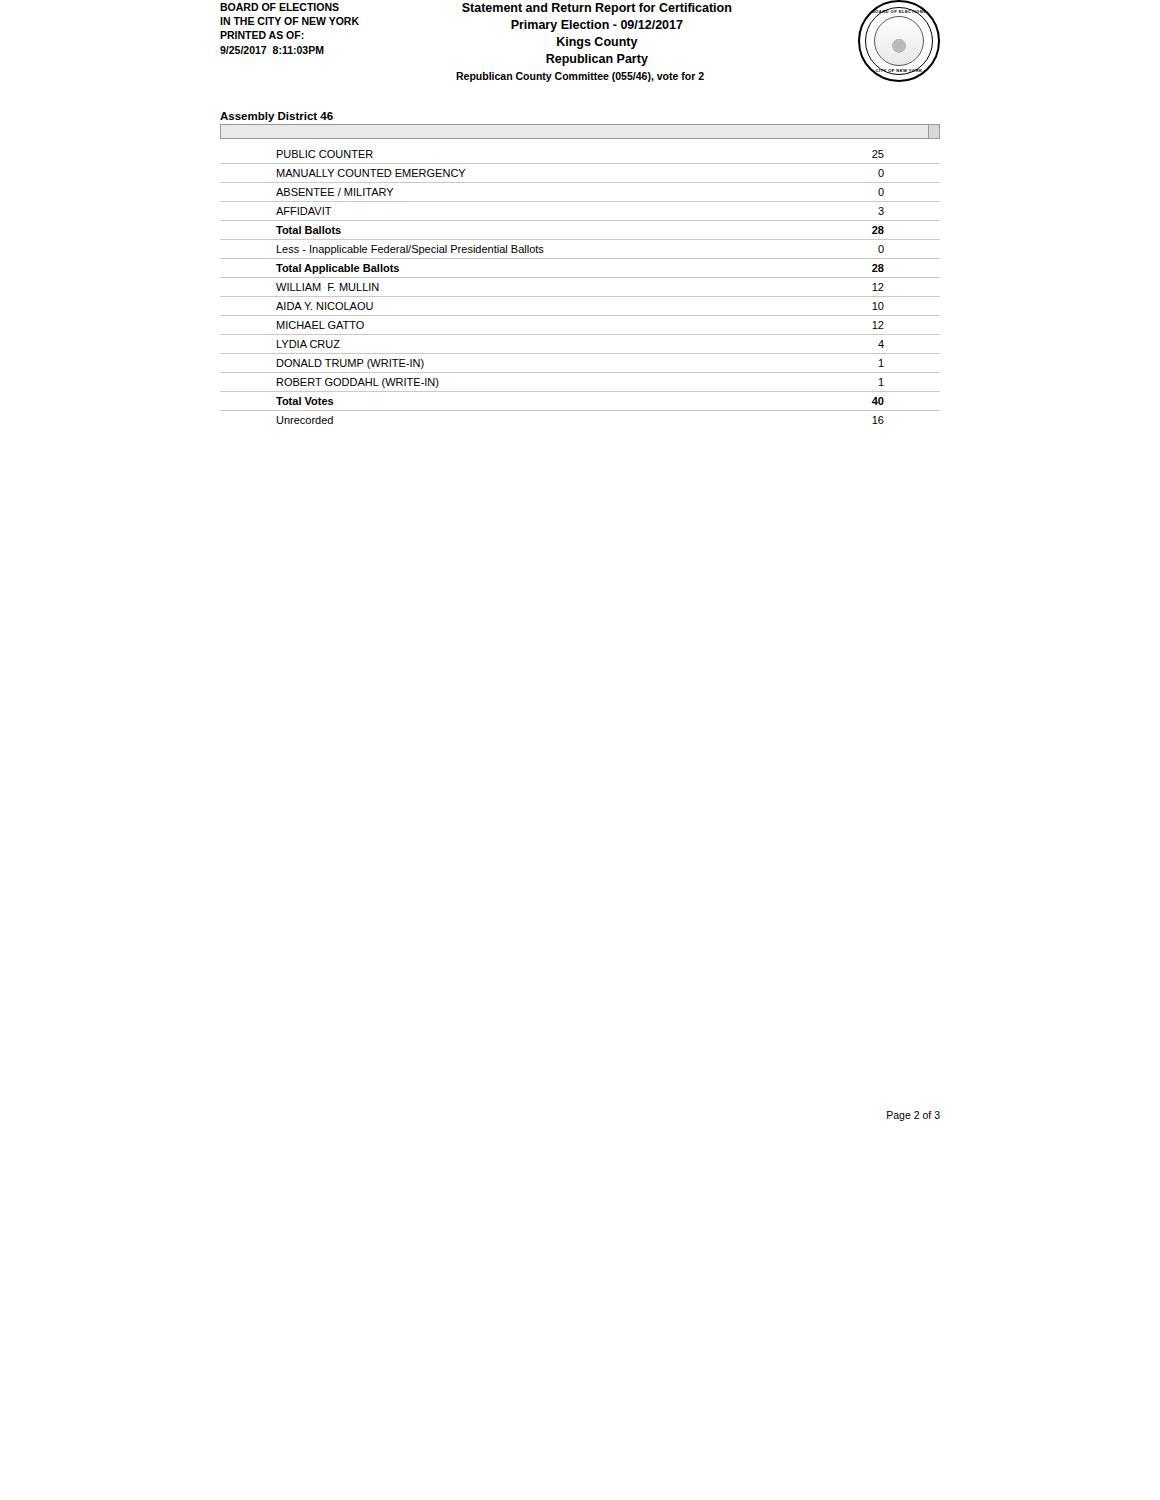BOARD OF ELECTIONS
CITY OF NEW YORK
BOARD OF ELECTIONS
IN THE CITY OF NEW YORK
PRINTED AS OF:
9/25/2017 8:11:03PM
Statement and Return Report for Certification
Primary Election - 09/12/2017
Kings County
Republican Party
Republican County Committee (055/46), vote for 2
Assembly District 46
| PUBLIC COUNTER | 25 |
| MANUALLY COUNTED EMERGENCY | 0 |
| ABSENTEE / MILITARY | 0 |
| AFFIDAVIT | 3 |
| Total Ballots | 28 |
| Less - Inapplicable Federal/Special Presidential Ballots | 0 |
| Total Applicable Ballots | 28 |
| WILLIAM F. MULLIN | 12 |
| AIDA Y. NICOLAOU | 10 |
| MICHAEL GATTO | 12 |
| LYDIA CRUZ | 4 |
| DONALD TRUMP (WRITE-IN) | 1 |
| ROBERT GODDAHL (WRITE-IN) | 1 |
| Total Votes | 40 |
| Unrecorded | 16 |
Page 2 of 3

What you are asked to do >>
Copy every line from the records that holds the string "WRITE".

Solution for this problem >>
| DONALD TRUMP (WRITE-IN) | 1 |
| ROBERT GODDAHL (WRITE-IN) | 1 |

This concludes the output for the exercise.